Note that some content may still need to be updated.

2025

WIP

This article is a work-in-progress or created as a placeholder for testing purposes. This article is subject to change and/or expansion. It may be incomplete, inaccurate, or stop abruptly.

This tag will be removed upon draft completion.

Introduction

In Grooper, Label Sets are collections of text labels that map the words and phrases found on a document to specific Data Fields, Data Sections, and Data Tables in your Data Model. Label Sets are essential for extracting and classifying data from semi-structured documents, where the same information may appear under different headings or in different layouts. For a full overview, see the Label Sets article.

Before you can use Label Sets, you must first enable label-driven extraction by applying a Labeling Behavior to your Content Type. The Labeling Behavior activates label-based extractors and adds a "Labels" tab to the Design Page, where Label Sets are created and managed. For more information, see Labeling Behavior.

Once Labeling Behavior is set, the next step is to collect labels. This process involves identifying and mapping the actual text labels from your sample documents to the appropriate Data Elements in your Data Model. This article explains how to collect labels and why it is a critical step in Grooper’s extraction process.

What is a Label?

A Label in Grooper is a specific word or phrase found on a document that identifies a piece of data, such as "Invoice Number", "Date of Service", or "Total Due". Labels are used to locate and extract data by associating them with Data Fields, Data Sections, or Data Tables. Labels can vary between document types (e.g., "Inv #", "Bill No.", or "Invoice Number" may all refer to the same field).

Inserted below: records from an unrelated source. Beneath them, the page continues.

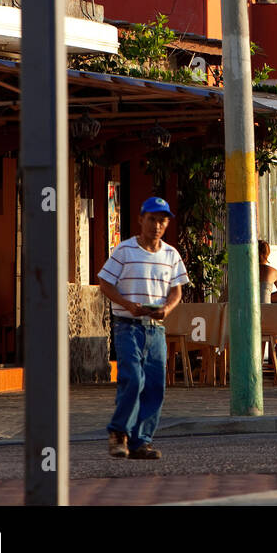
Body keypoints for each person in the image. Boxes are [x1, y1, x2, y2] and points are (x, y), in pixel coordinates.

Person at [97, 196, 188, 460]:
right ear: (140, 219)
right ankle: (118, 433)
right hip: (127, 325)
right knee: (133, 379)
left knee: (155, 385)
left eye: (162, 220)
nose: (157, 225)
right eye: (152, 219)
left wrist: (166, 310)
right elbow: (105, 282)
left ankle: (142, 441)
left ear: (167, 223)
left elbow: (176, 290)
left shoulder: (171, 254)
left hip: (155, 327)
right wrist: (127, 304)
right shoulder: (124, 251)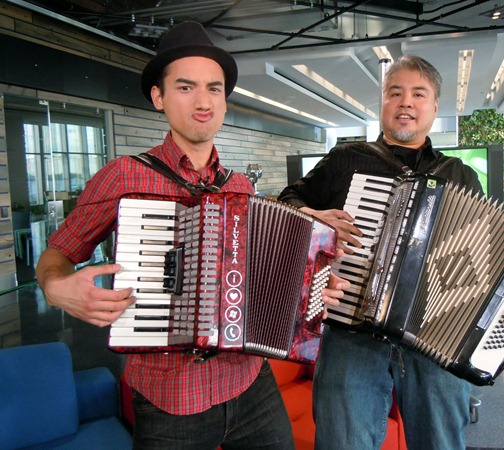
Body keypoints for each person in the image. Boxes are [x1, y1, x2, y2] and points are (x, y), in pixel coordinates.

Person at [36, 21, 347, 450]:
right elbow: (57, 254)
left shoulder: (241, 187)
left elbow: (261, 280)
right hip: (170, 401)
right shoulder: (123, 177)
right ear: (158, 97)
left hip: (251, 383)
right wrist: (56, 289)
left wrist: (310, 289)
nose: (203, 102)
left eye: (214, 88)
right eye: (185, 88)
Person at [278, 54, 504, 450]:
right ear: (383, 104)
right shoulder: (346, 161)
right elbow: (287, 201)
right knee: (344, 442)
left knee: (442, 442)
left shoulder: (459, 175)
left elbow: (494, 261)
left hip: (436, 338)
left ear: (434, 107)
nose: (406, 102)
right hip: (351, 334)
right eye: (395, 93)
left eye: (418, 94)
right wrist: (312, 214)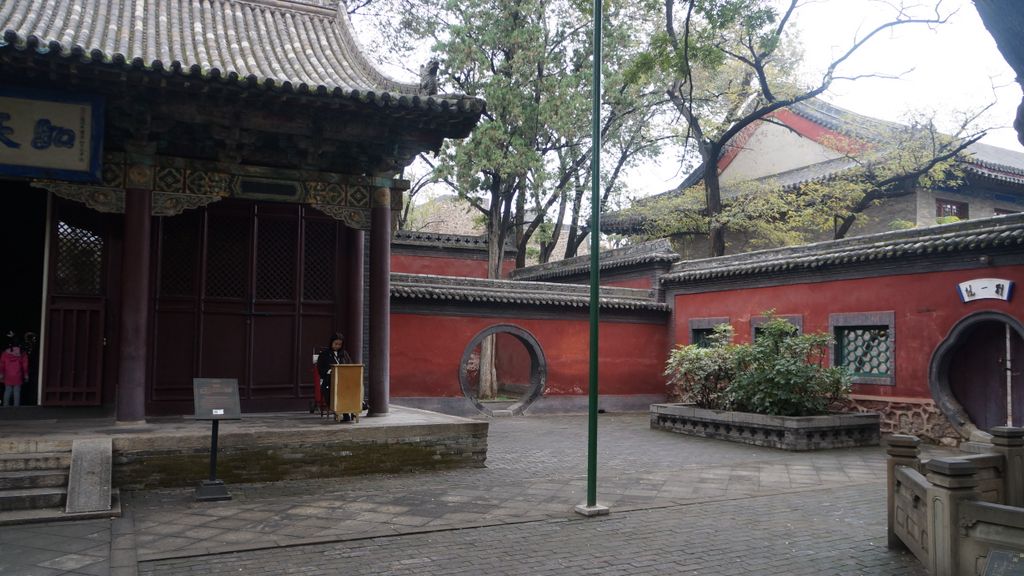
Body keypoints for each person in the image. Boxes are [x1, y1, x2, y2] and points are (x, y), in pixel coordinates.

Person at [316, 333, 354, 421]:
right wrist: (330, 371)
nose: (337, 346)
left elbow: (350, 365)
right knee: (333, 391)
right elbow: (320, 368)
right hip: (329, 381)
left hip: (344, 381)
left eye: (339, 344)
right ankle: (341, 411)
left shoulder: (344, 354)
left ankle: (350, 410)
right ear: (331, 343)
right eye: (335, 344)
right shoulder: (324, 354)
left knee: (350, 389)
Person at [1, 332, 29, 407]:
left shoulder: (5, 353)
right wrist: (26, 375)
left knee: (7, 390)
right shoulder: (22, 353)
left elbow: (2, 364)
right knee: (17, 391)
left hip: (8, 375)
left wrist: (1, 374)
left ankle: (5, 406)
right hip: (18, 375)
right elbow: (25, 365)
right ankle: (16, 408)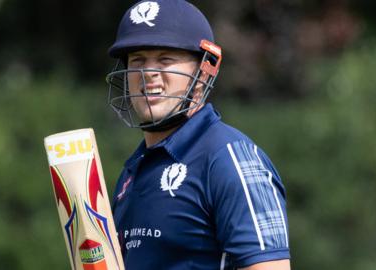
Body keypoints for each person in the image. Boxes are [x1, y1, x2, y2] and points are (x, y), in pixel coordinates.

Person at [105, 0, 290, 269]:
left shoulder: (231, 159)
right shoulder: (131, 174)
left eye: (165, 59)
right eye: (138, 61)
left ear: (204, 70)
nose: (148, 73)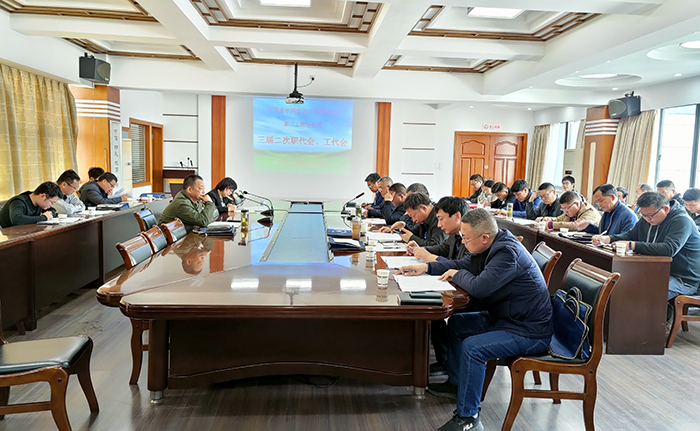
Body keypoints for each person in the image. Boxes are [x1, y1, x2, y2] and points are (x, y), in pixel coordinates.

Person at [396, 209, 553, 431]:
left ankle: (468, 418)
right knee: (458, 324)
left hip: (528, 331)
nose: (462, 242)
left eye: (466, 238)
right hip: (506, 318)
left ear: (484, 237)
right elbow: (462, 265)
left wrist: (456, 274)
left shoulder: (507, 253)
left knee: (473, 348)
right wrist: (426, 267)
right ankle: (456, 383)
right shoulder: (489, 246)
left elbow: (479, 287)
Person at [594, 192, 700, 306]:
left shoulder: (682, 221)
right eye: (643, 215)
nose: (647, 219)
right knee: (621, 286)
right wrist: (608, 239)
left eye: (650, 215)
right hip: (655, 271)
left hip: (683, 279)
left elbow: (669, 249)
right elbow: (631, 235)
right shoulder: (648, 217)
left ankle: (658, 317)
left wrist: (632, 245)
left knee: (646, 294)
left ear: (665, 209)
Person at [405, 196, 469, 377]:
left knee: (434, 308)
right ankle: (442, 358)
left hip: (468, 290)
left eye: (441, 219)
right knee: (426, 301)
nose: (439, 225)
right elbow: (442, 249)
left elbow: (462, 265)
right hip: (454, 282)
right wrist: (422, 250)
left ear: (457, 216)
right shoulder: (454, 233)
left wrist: (430, 260)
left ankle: (447, 361)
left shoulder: (470, 236)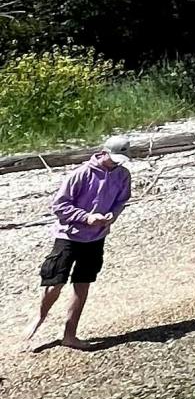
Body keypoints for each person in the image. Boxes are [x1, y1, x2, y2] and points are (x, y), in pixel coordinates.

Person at [25, 140, 134, 350]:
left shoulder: (123, 175)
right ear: (103, 153)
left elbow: (122, 200)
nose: (116, 164)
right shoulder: (81, 174)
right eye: (113, 159)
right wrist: (86, 217)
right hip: (69, 236)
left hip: (96, 237)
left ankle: (70, 335)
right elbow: (59, 206)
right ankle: (40, 316)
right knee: (54, 282)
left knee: (82, 284)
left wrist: (112, 216)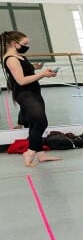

Labels are context-aware: their meaning is determined by their position and relationship to other elements on the document, a concept known as Data Context. By collecting labels, you help Grooper understand how to find and extract the right data, even when documents use different terminology.

How collecting labels works

Follow these steps to collect labels for your Label Sets:

  1. Navigate to your Content Model in the Grooper Design Studio.
  2. Select the desired Content Type (the document type you want to configure).
  3. Ensure that Labeling Behavior is enabled for this Content Type. If not, add it from the Behaviors section.
  4. Click on the Labels tab on the Design Page. This tab appears when Labeling Behavior is active.
  5. Open a sample document of the selected Content Type.
  6. For each Data Field, Data Section, or Data Table in your Data Model:
    1. Highlight or select the text label as it appears on the document (e.g., "Invoice Number").
    2. Assign the selected label to the corresponding Data Element.
    3. Repeat for all variations of the label that may appear on different documents (e.g., "Inv #", "Bill No.").
  7. Save your changes to update the Label Set for this Content Type.
  8. Repeat the process for each Content Type you wish to configure.

Once labels are collected, Grooper’s label-aware extractors (such as Labeled Value, Labeled OMR, and Tabular Layout) can use them to accurately extract data, even from documents with varying layouts and terminology.

Label Sets collecting labels: related articles

For more information on the concepts and tools involved in collecting labels, see:

  • Data Context – How context determines the meaning of labels and data extraction.
  • Label Sets – Overview of Label Sets and their role in Grooper.
  • Labeling Behavior – How to enable and configure label-driven extraction.
  • Labeled Value – Extractor for reading labeled field values.
  • Labeled OMR – Extractor for labeled checkboxes and groups.
  • Tabular Layout – Extractor for tables using header, column, and footer labels.

Collecting labels is a foundational step in Grooper’s semi-structured data extraction process, enabling rapid onboarding of new document types and robust, context-aware data extraction.